Oh God. Has she been buying pills illegally? How did this happen? How did we go from a normal family—with a mom and dad who used to laugh together, a mom who used to love cooking di

“She’s sleeping right now, but she’s been in and out of it. You need to know that she’s still a threat to herself. She…” The doctor pauses for a second before sighing. “She’s continued to say she wants to die and she attacked one of the nurses. I just want you to be prepared when you go in. We had to strap her down for everyone’s safety.”

A cry climbs up my throat and I clamp my mouth closed, hoping it won’t be able to escape. Why aren’t we good enough to make her want to stay? I don’t understand her not wanting to be with me. With Maddox.

My brother’s hand comes down on my shoulder and he gives it a comforting squeeze. No matter how angry he is, he’s always here for me. I hate how all of this has scarred his soul.

“Where do we go from here?” Maddox asks her, but I want to be the one who’s angry now. I want to yell that we’ve been through enough. That I’m eighteen fucking years old and Maddox only twenty-one. We’re not supposed to be dealing with this. We’re supposed to be in college and going home for long weekends instead of being alone.

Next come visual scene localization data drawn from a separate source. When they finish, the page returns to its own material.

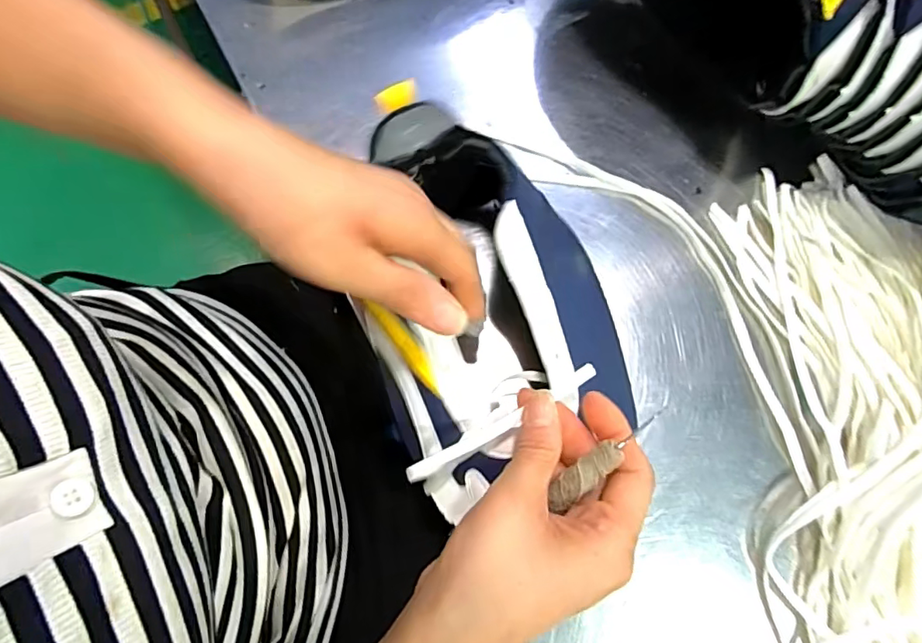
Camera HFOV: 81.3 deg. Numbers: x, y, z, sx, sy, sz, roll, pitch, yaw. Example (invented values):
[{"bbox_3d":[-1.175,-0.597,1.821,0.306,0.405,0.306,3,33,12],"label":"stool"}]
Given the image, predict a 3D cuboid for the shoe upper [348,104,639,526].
[{"bbox_3d":[0.006,-0.013,0.288,0.114,0.066,0.185,-19,75,-4],"label":"shoe upper"}]

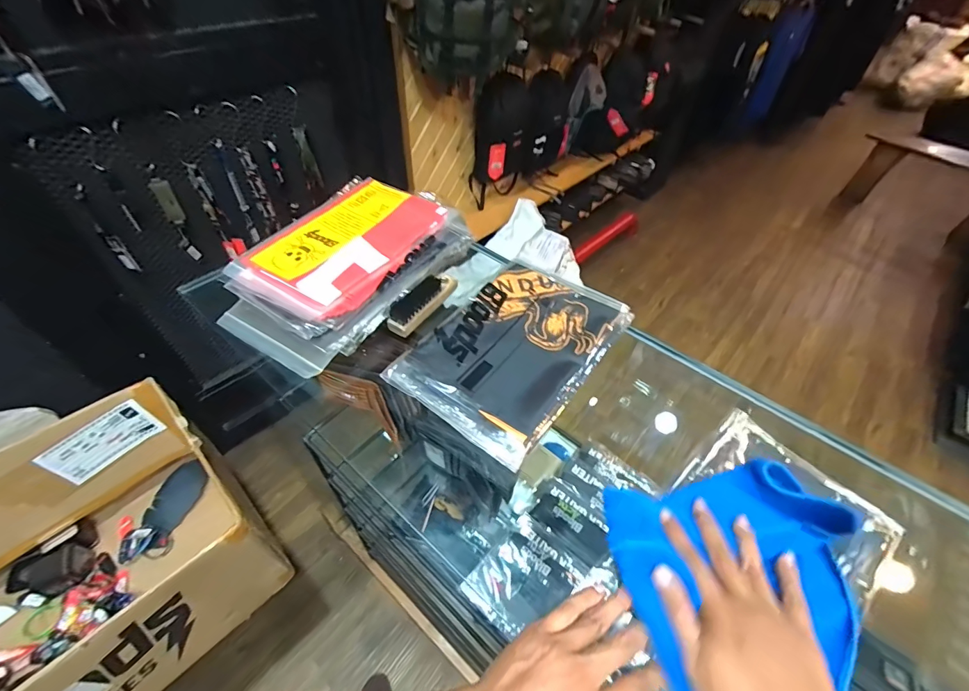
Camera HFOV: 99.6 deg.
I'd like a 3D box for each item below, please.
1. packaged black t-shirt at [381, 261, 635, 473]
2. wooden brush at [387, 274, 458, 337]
[{"bbox_3d":[0.047,-0.004,0.536,0.189,0.023,0.296,29,54,22],"label":"packaged black t-shirt"},{"bbox_3d":[-0.086,-0.068,0.578,0.034,0.038,0.129,27,53,20],"label":"wooden brush"}]

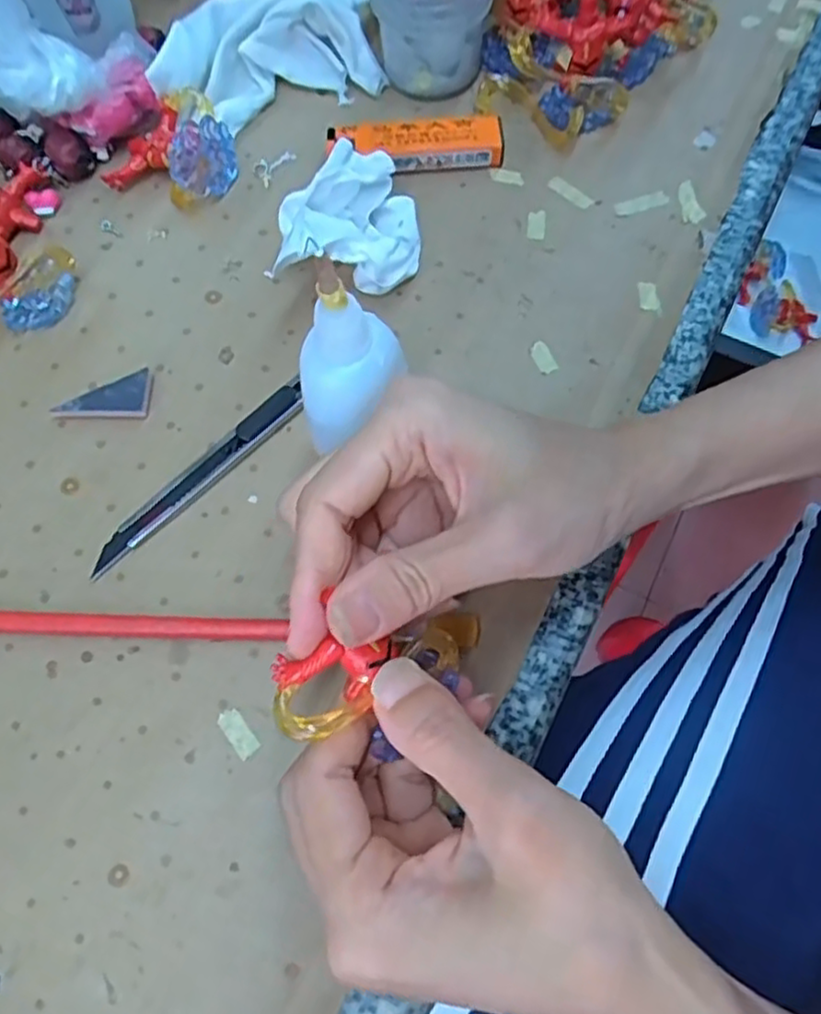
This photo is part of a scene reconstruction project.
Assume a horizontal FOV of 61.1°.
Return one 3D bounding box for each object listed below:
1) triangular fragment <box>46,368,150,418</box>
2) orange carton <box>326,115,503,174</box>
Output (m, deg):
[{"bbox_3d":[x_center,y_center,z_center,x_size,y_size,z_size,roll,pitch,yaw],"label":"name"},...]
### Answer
[{"bbox_3d":[-0.124,-0.045,0.282,0.037,0.006,0.020,-1,70,1],"label":"triangular fragment"},{"bbox_3d":[0.002,-0.168,0.320,0.078,0.013,0.022,-4,70,-1],"label":"orange carton"}]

“We did a psych consult and we think it’s best that she be admitted to our inpatient ward. It’s a thirty-day stay. They’ll be able to help her better there. I would hate for her to be in a situation where she’s able to hurt herself further or, God forbid, someone else.”

It feels like a fist squeezing my chest so tight it shatters my ribs, shatters everything inside me, but I just want to be whole. Why can’t we all be whole again?